Thorgal’s archery was never a show of dominance. He didn’t shoot to prove himself. He shot because he had to, because the world did not give him the luxury of peace. He was a man of contradictions—born of the stars, raised by warriors, a fighter who despised fighting, an exile who carried his home within him. He wanted nothing but to live quietly, and yet the world would not leave him be. It made me wonder, even then, if true skill with the bow was not just about how well one could shoot, but about knowing when not to.
Jean Van Hamme, the architect of Thorgal’s journey, understood that. His stories were never about glory—they were about survival, about the weight of choice, about the price of walking one’s own path. And Grzegorz Rosiński, whose brush brought it all to life, captured archery in a way few artists ever could. The bowstrings in Thorgal hummed with tension you could almost feel, the arrows were not just lines on a page but extensions of a moment, a decision made and released into the air. And though neither of them were archers themselves, they understood the soul of the craft in a way that only true storytellers can.
It’s strange how stories plant seeds in us that don’t bloom until much later. For years, the bow remained just an image in my mind, something tied to Thorgal, to the pages of my youth. I didn’t realise this until much later, when I held a real bow in my hands, feeling the weight of the wood and the string yielding to my fingers. The repetitive process of stretching, of holding still, of feeling the balance between tension and relaxation – there was something familiar in it, like a memory of doing things I had never really experienced.
Archery is not a sport of force. It is not about domination. It is about control, about knowing yourself well enough to steady your breath, about understanding that every shot carries a part of you with it. It is the weight of the moment before release, the acceptance that once the arrow flies, there is no calling it back. It is possible that it was for this reason Thorgal, when wielding his bow, did not regard it solely as a weapon of war, but above all as an important link to something more profound. A mark that even in a world plunged into violence, there was still room for precision, restraint and choice.

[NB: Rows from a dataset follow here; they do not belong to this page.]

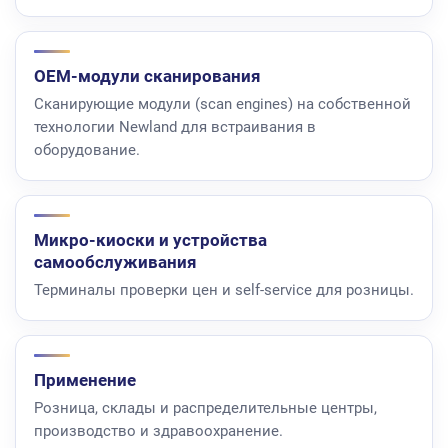
OEM-модули сканирования
Сканирующие модули (scan engines) на собственной
технологии Newland для встраивания в
оборудование.
Микро-киоски и устройства
самообслуживания
Терминалы проверки цен и self-service для розницы.
Применение
Розница, склады и распределительные центры,
производство и здравоохранение.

I never thought, back when I was just a boy trading away forgettable trinkets for a dog-eared comic book, that I would one day stand on a range, bow in hand, feeling that same quiet focus that I had once only read about. But that’s the thing about stories. They don’t just entertain us—they shape us, linger in the back of our minds, waiting for the right moment to take root.
The bow, once just an extension of Thorgal’s hand, became an extension of mine. And though my shots will never carry the same weight as his, though I will never stand in a tournament to win back my freedom, I still feel that moment of quiet, that breath before the string snaps forward, the arrow flying straight and true. And in that instant, I am no longer just a reader flipping through pages of an old comic. I am something more.